**TAREFAS A REALIZAR**:
1. Duplique, do texto sobre o Tejo, o trecho que começa nas palavras "Outra vez te" e termina depois das palavras "nem sequer conhecia.".
2. No texto sobre o Tejo, sobre o que a professora queria que fosse feita a redação?

**TEXTO CITADO**:

* * * *

Outra vez te revejo — Lisboa e Tejo e tudo, Transeunte inútil de ti e de mim, Estrangeiro aqui como em toda a parte
Ao tempo em que andávamos na escola primária, já lá vão muitos anos, conhecíamos um cachorro chamado Tejo. Um dia a nossa professora mandou-nos fazer uma composição sobre o Tejo, consequentemente, escrevemos sentidas frases sobre o dito canídeo. Ao ler o nosso texto, a docente fez longas considerações a respeito da nossa pouca inteligência, pois na verdade o que ela queria, era que fizéssemos uma redação sobre o rio e não acerca do cão, que ela aliás nem sequer conhecia.

* * * *

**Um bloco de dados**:
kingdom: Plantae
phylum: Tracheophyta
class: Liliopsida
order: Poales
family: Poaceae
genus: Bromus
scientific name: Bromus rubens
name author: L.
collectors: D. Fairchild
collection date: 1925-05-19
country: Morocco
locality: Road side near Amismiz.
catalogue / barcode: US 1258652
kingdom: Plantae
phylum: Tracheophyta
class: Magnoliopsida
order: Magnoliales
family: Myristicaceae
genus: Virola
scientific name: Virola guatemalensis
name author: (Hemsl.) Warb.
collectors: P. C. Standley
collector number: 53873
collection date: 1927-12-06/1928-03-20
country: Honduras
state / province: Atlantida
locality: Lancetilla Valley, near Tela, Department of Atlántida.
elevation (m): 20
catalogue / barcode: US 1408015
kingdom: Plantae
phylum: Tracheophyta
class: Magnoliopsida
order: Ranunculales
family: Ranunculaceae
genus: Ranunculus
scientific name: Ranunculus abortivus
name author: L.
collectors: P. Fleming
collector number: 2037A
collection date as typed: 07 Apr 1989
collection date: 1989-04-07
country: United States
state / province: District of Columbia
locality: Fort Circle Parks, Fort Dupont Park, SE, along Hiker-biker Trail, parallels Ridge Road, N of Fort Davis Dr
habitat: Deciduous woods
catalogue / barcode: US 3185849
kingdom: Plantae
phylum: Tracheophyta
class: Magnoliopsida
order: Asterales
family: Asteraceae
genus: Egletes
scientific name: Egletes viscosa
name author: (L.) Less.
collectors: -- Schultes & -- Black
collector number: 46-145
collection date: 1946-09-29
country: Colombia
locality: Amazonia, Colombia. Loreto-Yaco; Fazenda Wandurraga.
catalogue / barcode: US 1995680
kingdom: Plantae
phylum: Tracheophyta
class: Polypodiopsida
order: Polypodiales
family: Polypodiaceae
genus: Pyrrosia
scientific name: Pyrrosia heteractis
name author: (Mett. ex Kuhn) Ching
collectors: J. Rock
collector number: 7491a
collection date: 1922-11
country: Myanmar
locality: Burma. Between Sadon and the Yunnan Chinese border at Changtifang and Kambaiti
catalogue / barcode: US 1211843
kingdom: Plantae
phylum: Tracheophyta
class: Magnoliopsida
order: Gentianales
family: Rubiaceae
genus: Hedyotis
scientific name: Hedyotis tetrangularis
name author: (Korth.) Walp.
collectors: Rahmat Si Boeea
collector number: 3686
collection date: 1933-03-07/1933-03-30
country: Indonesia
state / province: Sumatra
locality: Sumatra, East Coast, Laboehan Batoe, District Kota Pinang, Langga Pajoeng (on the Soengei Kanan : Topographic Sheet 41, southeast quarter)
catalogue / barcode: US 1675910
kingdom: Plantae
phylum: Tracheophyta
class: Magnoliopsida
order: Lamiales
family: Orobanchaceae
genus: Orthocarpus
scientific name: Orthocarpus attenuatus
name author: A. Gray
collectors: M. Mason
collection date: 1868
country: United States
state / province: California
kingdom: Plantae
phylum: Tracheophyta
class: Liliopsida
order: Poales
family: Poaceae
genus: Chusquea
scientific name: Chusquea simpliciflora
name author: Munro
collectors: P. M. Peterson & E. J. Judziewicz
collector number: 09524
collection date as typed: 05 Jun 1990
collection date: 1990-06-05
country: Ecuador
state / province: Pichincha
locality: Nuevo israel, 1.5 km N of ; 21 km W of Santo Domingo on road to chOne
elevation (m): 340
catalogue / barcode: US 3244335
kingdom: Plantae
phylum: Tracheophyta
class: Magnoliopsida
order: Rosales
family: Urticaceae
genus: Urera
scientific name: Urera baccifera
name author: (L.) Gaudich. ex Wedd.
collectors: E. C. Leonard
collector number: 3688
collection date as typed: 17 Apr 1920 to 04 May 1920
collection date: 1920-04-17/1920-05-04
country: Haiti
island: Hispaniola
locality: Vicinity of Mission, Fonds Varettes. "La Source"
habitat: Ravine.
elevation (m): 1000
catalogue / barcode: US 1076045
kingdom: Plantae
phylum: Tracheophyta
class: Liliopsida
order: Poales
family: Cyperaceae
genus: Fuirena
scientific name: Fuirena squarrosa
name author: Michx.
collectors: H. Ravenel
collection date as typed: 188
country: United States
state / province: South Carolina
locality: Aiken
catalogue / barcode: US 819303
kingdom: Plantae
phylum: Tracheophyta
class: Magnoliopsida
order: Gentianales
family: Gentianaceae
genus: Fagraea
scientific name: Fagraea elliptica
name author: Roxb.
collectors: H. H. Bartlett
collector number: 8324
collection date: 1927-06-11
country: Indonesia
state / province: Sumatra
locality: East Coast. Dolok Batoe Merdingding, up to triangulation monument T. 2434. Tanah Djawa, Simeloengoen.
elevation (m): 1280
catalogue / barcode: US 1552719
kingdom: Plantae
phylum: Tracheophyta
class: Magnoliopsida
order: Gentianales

* * * *

**RESPOSTAS AOS EXERCÍCIOS**:
1.
Outra vez te revejo — Lisboa e Tejo e tudo, Transeunte inútil de ti e de mim, Estrangeiro aqui como em toda a parte
Ao tempo em que andávamos na escola primária, já lá vão muitos anos, conhecíamos um cachorro chamado Tejo. Um dia a nossa professora mandou-nos fazer uma composição sobre o Tejo, consequentemente, escrevemos sentidas frases sobre o dito canídeo. Ao ler o nosso texto, a docente fez longas considerações a respeito da nossa pouca inteligência, pois na verdade o que ela queria, era que fizéssemos uma redação sobre o rio e não acerca do cão, que ela aliás nem sequer conhecia.

2. Sobre o rio, e não sobre o cão.